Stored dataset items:
+++

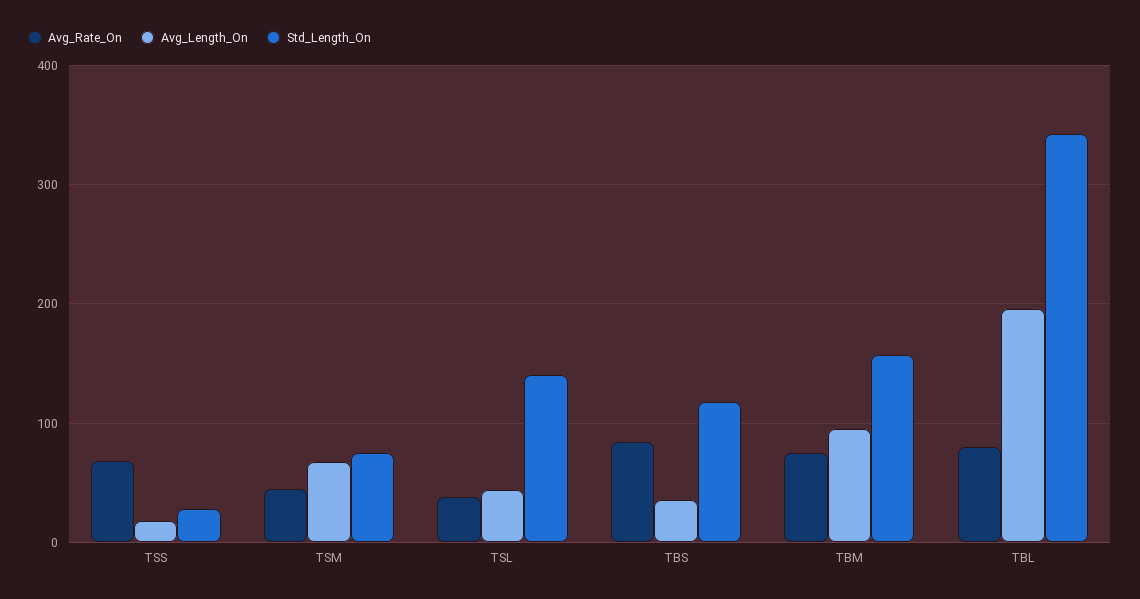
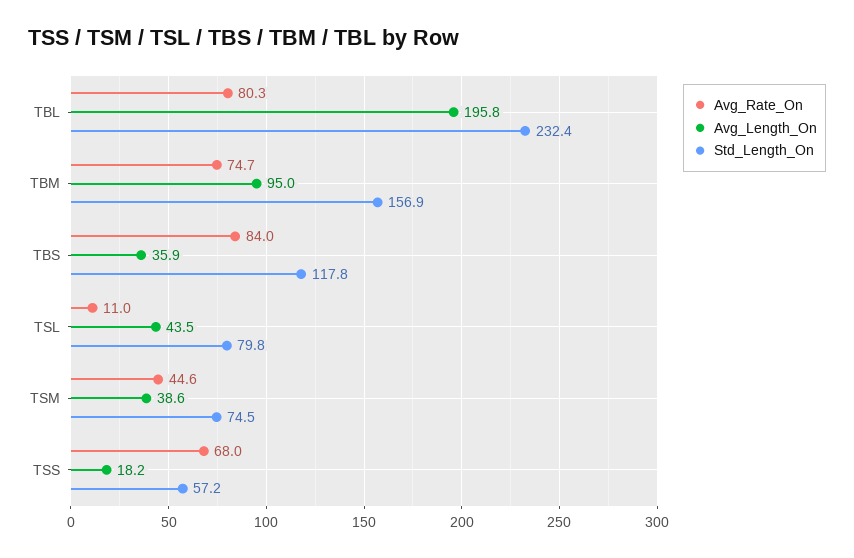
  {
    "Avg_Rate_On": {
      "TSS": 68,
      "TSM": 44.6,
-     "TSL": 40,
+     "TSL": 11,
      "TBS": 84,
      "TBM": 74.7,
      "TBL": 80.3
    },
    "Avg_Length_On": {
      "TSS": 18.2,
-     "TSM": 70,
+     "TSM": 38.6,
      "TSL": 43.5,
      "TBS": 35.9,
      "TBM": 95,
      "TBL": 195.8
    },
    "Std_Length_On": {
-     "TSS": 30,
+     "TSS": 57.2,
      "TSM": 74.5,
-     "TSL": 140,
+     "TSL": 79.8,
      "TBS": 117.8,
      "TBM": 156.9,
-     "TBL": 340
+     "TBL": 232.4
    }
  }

+++

**What you will do**.
Could you output every entry exactly as written, skipping the pictures?

**Result**.
  {
    "Avg_Rate_On": {
      "TSS": 68,
      "TSM": 44.6,
-     "TSL": 40,
+     "TSL": 11,
      "TBS": 84,
      "TBM": 74.7,
      "TBL": 80.3
    },
    "Avg_Length_On": {
      "TSS": 18.2,
-     "TSM": 70,
+     "TSM": 38.6,
      "TSL": 43.5,
      "TBS": 35.9,
      "TBM": 95,
      "TBL": 195.8
    },
    "Std_Length_On": {
-     "TSS": 30,
+     "TSS": 57.2,
      "TSM": 74.5,
-     "TSL": 140,
+     "TSL": 79.8,
      "TBS": 117.8,
      "TBM": 156.9,
-     "TBL": 340
+     "TBL": 232.4
    }
  }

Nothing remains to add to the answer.